▶ _Exercise description_:
All of the data should be repeated exactly; pictures are not part of the copy.

(Stored data entries)
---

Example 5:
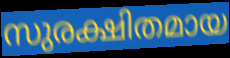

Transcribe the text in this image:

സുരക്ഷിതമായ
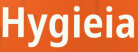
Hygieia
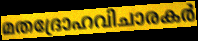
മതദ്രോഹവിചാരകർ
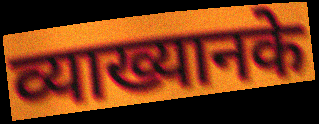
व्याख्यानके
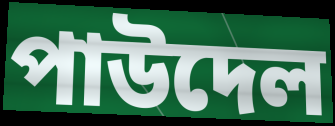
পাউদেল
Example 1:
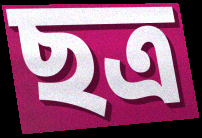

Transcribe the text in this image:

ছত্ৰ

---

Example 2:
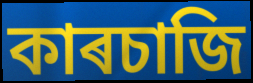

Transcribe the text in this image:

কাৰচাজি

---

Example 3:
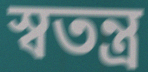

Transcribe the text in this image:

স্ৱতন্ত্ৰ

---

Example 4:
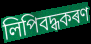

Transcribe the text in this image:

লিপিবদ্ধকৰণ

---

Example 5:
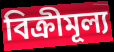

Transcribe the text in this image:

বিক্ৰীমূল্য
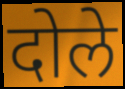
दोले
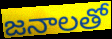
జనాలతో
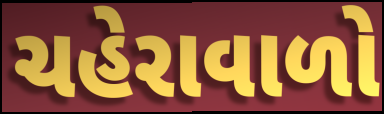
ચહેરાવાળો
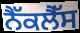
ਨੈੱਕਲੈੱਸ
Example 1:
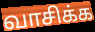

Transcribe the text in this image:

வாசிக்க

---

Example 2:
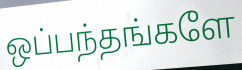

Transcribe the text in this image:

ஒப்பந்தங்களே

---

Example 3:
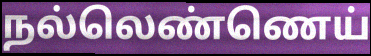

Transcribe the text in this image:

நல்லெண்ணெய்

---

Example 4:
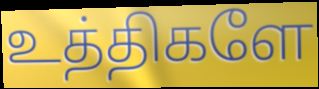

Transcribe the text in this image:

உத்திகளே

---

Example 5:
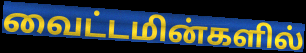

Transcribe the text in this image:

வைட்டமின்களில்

▶ _Problem solution_:
---

Example 5:

Transcribe the text in this image:

സുരക്ഷിതമായ
Hygieia
മതദ്രോഹവിചാരകർ
व्याख्यानके
পাউদেল
Example 1:

Transcribe the text in this image:

ছত্ৰ

---

Example 2:

Transcribe the text in this image:

কাৰচাজি

---

Example 3:

Transcribe the text in this image:

স্ৱতন্ত্ৰ

---

Example 4:

Transcribe the text in this image:

লিপিবদ্ধকৰণ

---

Example 5:

Transcribe the text in this image:

বিক্ৰীমূল্য
दोले
జనాలతో
ચહેરાવાળો
ਨੈੱਕਲੈੱਸ
Example 1:

Transcribe the text in this image:

வாசிக்க

---

Example 2:

Transcribe the text in this image:

ஒப்பந்தங்களே

---

Example 3:

Transcribe the text in this image:

நல்லெண்ணெய்

---

Example 4:

Transcribe the text in this image:

உத்திகளே

---

Example 5:

Transcribe the text in this image:

வைட்டமின்களில்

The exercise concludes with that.